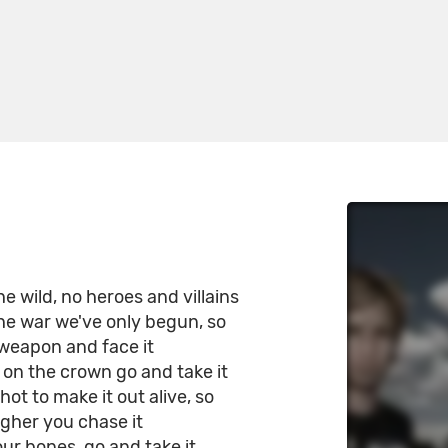
e wild, no heroes and villains
he war we've only begun, so
 weapon and face it
 on the crown go and take it
ot to make it out alive, so
gher you chase it
our bones, go and take it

WHAT THE TASK REQUIRES
Lines above that contain the string "take" make up the answer.

ANSWER BOX
 on the crown go and take it
our bones, go and take it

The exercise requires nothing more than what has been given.